These are really cliff notes for the next person, but quite useful.
Was working with Spark in a local Docker using the very useful jupyter/docker-stacks, these are really nice to get a fully working Spark installation on your Mac without messing with lots of packages on your local machine. I’m now a big convert of working from Docker since I don’t have to keep on installing and installing things.
Basic Jupyter functionality —
docker run -d \ -v /Users/koblas/spark_demo:/home/jovyan/work \ -p 8888:8888 -p 4040:4040 \ jupyter/all-spark-notebook
Quick explanation (for those not in the know):
- -d == detached, run in the background
- -v … == mount the local Mac path as the /work directory on the Docker
- -p 8888:8888 == the Notebook UI port
- -p 4040:4040 == the Spark UI
Nice part is that with this one command you have a fully functional environment to work from. With one exception, you can’t load an AVRO format file into Python Spark. You quickly find the reference for how to do it if you’ve got an exposed environment on the README https://github.com/databricks/spark-avro . Just one problem, it’s not at all clear what environment variable you need.
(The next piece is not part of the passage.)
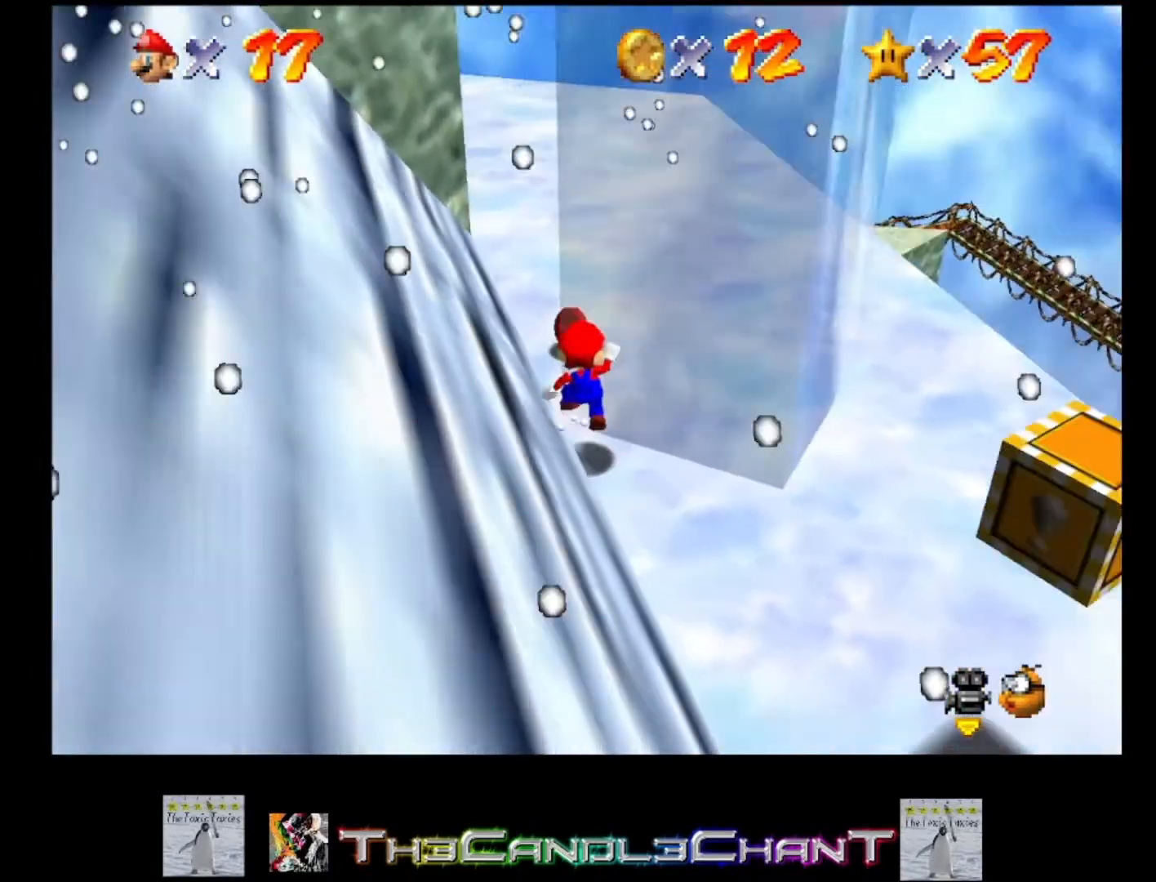
{"buttons": [], "left_stick": "up", "right_stick": "center", "events": [[67, "left_stick", "up-left"], [267, "X", "down"], [433, "A", "up"], [433, "X", "up"], [500, "left_stick", "up"]]}
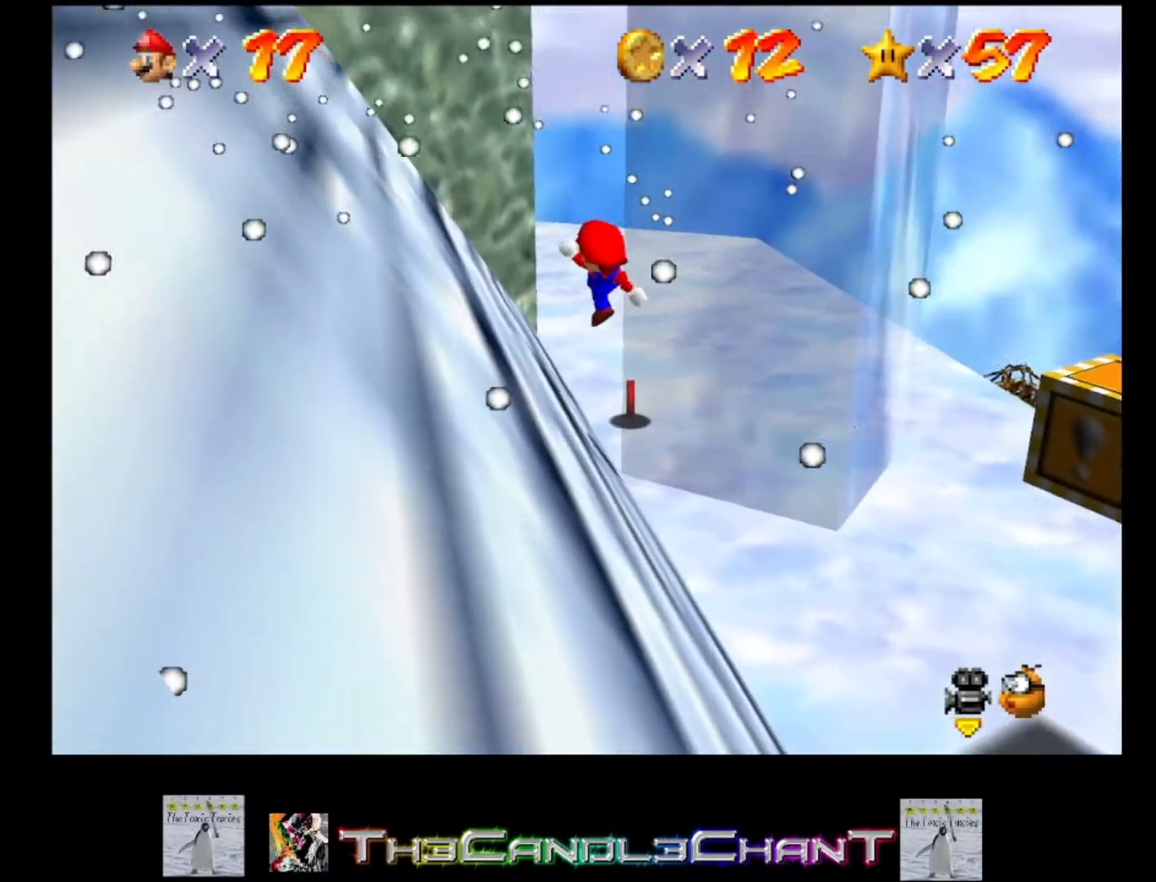
{"buttons": [], "left_stick": "up", "right_stick": "center", "events": [[400, "A", "down"], [467, "A", "up"]]}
docker run -d \ -v /Users/koblas/spark_demo:/home/jovyan/work \ -e PYSPARK_SUBMIT_ARGS='--packages com.databricks:spark-avro_2.10:2.0.1 pyspark-shell' -p 8888:8888 -p 4040:4040 \ jupyter/all-spark-notebook
What is needed is the magic with PYSPARK_SUBMIT_ARGS which will invoke the shell with the additional package. This will work as well, it would be great if the jupyter documentation could get updated.